Hi,
To answer the questions:
1. They can be different. In that test, I didn't choose to set them differently though. Is there anything that makes you concerned about this choice?
2. Mesh material properties are specified by those S2M parameters. Compared to real-world materials, the properties we use tend to be much less stiff. This is to make the simulation easier to run, and it is a common practice.
3. and 4. are very related, I'd like to talk about them together. The short answer is that in your case you should use material-based properties, instead of specifying stiffness and damping numbers. An example of using material-based properties is demo_GPU_ballDrop. There, you specify Young's modulus and Poisson's ratio and friction coefficient and such, and the solver calculates the rest without you worrying about it. For aluminum or titanium, you should know those material properties. But I should notify you that using true Young's modulus could necessitate an extremely small time step size for your simulation to run, and it is questionable whether using true properties means much for increasing the fidelity of your simulations.

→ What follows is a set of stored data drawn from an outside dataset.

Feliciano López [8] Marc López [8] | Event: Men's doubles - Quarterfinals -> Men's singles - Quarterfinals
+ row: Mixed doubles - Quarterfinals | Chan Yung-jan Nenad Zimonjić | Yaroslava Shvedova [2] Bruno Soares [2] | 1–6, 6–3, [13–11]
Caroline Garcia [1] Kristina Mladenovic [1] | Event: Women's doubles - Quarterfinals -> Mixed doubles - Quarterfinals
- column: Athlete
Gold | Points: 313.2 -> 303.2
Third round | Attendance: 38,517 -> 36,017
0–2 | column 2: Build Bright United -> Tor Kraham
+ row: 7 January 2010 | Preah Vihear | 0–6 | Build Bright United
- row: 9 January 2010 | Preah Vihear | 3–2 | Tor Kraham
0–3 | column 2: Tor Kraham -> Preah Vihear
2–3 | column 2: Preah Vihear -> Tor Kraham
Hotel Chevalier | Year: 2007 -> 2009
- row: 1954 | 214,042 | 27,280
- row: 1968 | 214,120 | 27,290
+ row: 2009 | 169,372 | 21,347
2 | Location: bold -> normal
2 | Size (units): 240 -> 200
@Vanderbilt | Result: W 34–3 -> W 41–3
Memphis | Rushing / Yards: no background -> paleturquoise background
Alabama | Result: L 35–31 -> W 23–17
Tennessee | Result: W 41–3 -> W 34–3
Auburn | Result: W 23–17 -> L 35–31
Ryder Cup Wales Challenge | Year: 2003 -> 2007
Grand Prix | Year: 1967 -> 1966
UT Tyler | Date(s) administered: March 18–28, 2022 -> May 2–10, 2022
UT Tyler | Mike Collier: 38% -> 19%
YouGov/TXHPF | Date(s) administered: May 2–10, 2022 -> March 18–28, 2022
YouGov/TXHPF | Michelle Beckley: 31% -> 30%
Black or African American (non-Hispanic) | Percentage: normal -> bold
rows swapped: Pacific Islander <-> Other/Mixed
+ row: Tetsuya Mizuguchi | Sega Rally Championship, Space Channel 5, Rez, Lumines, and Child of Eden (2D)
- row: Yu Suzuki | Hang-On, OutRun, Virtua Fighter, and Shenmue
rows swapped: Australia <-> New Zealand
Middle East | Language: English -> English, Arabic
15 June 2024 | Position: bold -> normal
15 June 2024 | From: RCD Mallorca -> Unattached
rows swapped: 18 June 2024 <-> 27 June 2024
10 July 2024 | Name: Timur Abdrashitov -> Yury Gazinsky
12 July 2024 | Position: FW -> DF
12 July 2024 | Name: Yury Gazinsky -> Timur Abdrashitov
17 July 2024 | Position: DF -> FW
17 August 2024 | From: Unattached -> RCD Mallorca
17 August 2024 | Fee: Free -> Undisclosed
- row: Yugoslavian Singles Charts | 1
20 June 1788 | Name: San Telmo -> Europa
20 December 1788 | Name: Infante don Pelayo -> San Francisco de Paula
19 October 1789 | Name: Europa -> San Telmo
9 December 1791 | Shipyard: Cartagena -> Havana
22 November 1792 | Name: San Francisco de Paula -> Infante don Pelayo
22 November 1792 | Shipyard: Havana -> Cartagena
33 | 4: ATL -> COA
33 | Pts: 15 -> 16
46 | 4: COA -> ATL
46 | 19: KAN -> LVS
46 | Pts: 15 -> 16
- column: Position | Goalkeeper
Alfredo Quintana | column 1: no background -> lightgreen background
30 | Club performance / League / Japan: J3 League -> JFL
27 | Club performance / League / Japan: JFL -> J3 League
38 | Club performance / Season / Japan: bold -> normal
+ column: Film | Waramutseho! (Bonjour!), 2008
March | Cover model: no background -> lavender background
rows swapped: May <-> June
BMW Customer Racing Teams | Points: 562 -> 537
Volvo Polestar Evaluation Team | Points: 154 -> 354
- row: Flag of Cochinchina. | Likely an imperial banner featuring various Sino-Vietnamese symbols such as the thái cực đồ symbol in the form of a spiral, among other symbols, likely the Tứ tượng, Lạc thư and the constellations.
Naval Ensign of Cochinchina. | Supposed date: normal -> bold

I admit that Eq.18 and Eq.19 make the text a bit less intuitive to understand. Eq.18 and Eq.19 basically say that when you set normalStiffS2S, normalDampS2S and such in the code, you are setting \hat{k} and \hat{\gamma}, rather than k and \gamma. We need to convert \hat{k} and \hat{\gamma} to k and \gamma to understand the physics, because Eq.3 and 4 use k and \gamma. But Chrono::GPU uses a nonlinear force model where the force is proportional to \delta^{1.5}, rather than \delta. That is to say the k and \gamma in Eq.3 and 4 are not independent of \delta. And indeed, k and \gamma contain a \delta^{0.5} in them, as indicated in Eq.18 and Eq.19. Also, k and \gamma are dependent on R and m, meaning that smaller particles are effectively stiffer given the same material, and this is a part of the force model. As for how to convert Young's modulus and such to k and \gamma, as indicated in the paper you are referred to Fleischmann, J.; Serban, R.; Negrut, D.; Jayakumar, P. On the importance of displacement history in soft-body contact models. J. Comput. Nonlinear Dyn. 2016, 11, 044502. Using this paper you can probably figure out a stiffness param k' which is in front of \delta^{1.5}, then you know k' is independent of \delta (since we use a force model proportional to \delta^{1.5}), and then based on the particle size and mass, you can figure out \hat{k} which is completely independent, and the solver asks for \hat{k}.
After reading all these, you probably already decided to use the material-based model. I would like to comment that the way \hat{k} and \hat{\gamma} were implemented is more force model-oriented, without considering much about the implications on materials (mindset: as long as we can explain how they make into the force model, it is fine). This is related to the fact that the stiffness and damping choices in many situations are numerical viability-driven, rather than trying to capture a specific material. You probably don't believe this now, but faithfully setting the true stiffness and damping, in some DEM simulations, makes them much more difficult to run while offering little accuracy boost for the application you try to simulate.
One last thing: If you use DEM-Engine, the only default model is material-based, so know that if you switch to that tool you don't have to worry about all these. Also note that the friction coefficient between two materials, if you use the material-based model in Chrono::GPU, will always be the larger one between the two. Whereas in DEM-Engine, you can specify explicitly the friction coefficient between any pair of two materials involved in a contact.